Il riferimento musicale per Pablo Mariano Granoche è fin troppo facile da cogliere. Servita addirittura su un piatto d'argento la canzone “El Diablo” dei Litfiba, mi sembra perfetta per descrivere molti aspetti, non tutti per carità, che riguardano la vita di Pablito il cui soprannome, tanto per cominciare, è proprio “El Diablo”.

“Un nick inventato per me da un tuo collega triestino che nel 2007, quando seppe che stavo per sbarcare a Trieste titolò: In città sta per arrivare un Diablo!, mutuando per il sottoscritto il soprannome che identifica i giocatori del Toluca, la squadra in cui avevo giocato in Messico. Nel team messicano, infatti, per il colore rosso intenso della divisa da gioco, tutti i giocatori sono chiamati “Diablos”. Un appellativo che mi piace abbastanza, ma mi raffigura solo sul campo.

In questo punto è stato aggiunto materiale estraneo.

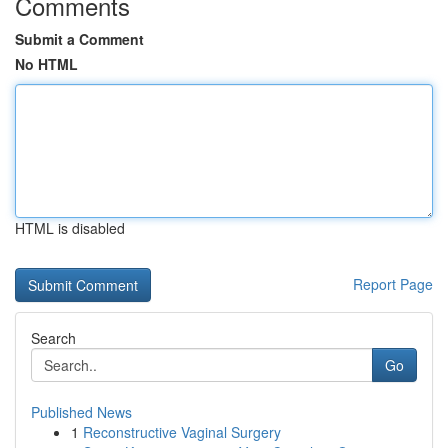
Comments
Submit a Comment
No HTML
HTML is disabled
Report Page
Search
Go
Published News
1
Reconstructive Vaginal Surgery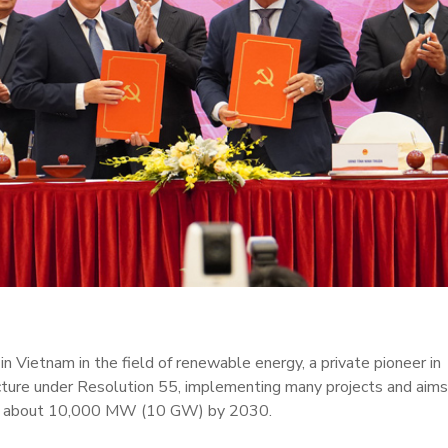
n Vietnam in the field of renewable energy, a private pioneer in
ucture under Resolution 55, implementing many projects and aims
 of about 10,000 MW (10 GW) by 2030.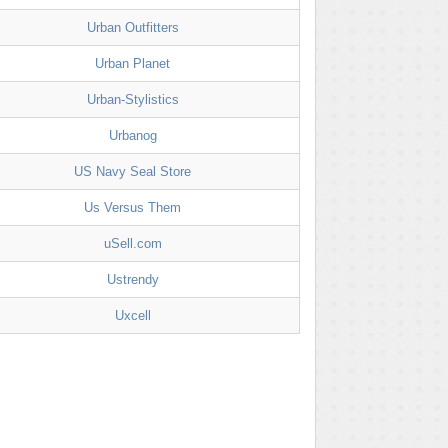
Urban Outfitters
Urban Planet
Urban-Stylistics
Urbanog
US Navy Seal Store
Us Versus Them
uSell.com
Ustrendy
Uxcell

Sul rettangolo verde cerco infatti di esprimere aggressività, intensità e cattiveria agonistica perché, lontano dal campo, in compagnia di Eleonora, mia moglie, e la piccola Sophia, la mia bimba di 13 mesi, conduco una vita molto tranquilla, tutta dedicata agli affetti e al calore della famiglia, parenti compresi e Varese, coi suoi dintorni ricchi di verde, mi sembra il luogo ideale per vivere. Tra l'altro anche altri amici mi hanno parlato bene della città, parlandomi di un'alta qualità di vita. Così, non appena riuscirò a completare il trasloco da Novara, mi riprometto di cominciare a conoscerla meglio ed apprezzarla”.

Intanto, come presentazione a città e tifosi non potevi scegliere miglior biglietto da visita: 2 gol, prestazione eccellente e vittoria contro l'Albinoleffe.
“Non voglio prendermi meriti particolari e ti dico che gran parte di quello ho fatto va invece attribuito ai miei compagni. Come potrai capire ho vissuto una settimana decisamente strana perché, arrivato a Varese mercoledì, ho potuto lavorare con il gruppo solo per tre allenamenti durante i quali, tra l'altro, vista la presenza della neve, non abbiamo potuto combinare granché sotto il profilo tattico. Per questa ragione, ripeto, devo dire grazie ai miei compagni che mi hanno seguito e aiutato dicendomi dove andare e collaborando molto per “disegnare” la mia esatta collocazione sul prato. Poi, è chiaro, c'è voluto anche un pizzico di fortuna, ma in questo senso, come saprai, ero a credito quindi ho solo iniziato raccogliere quello che, a mio parere, era dovuto”.

Pensi di dover passare, tra qualche mese, all'incasso “quello grosso”?
“Sarebbe bello e certamente potrebbe essere il coronamento di un sogno che il Varese ha già accarezzato lo scorso anno. Per quanto mi riguarda posso solo aggiungere che il gruppo è attrezzato, ben allenato, ha notevolissime qualità fisiche, tecniche, caratteriali e la società è seria e ben organizzata. Insomma, non ci manca nulla e, di più, siamo consapevoli di due cose: in un torneo molto duro e competitivo possiamo dire la nostra e a questo punto, con la classifica che abbiamo sarebbe davvero da stupidi non provarci. Però sempre con l'umiltà che ho avvertito fin dal primo minuto trascorso nello spogliatoio biancorosso. I ragazzi sanno che il calcio è materia complicata e che nessuno ci regalerà nulla. A partire dal match di sabato pomeriggio contro il Gubbio. Quindi: testa bassa, tanto lavoro e tanto sudore. I conti li faremo alla fine”.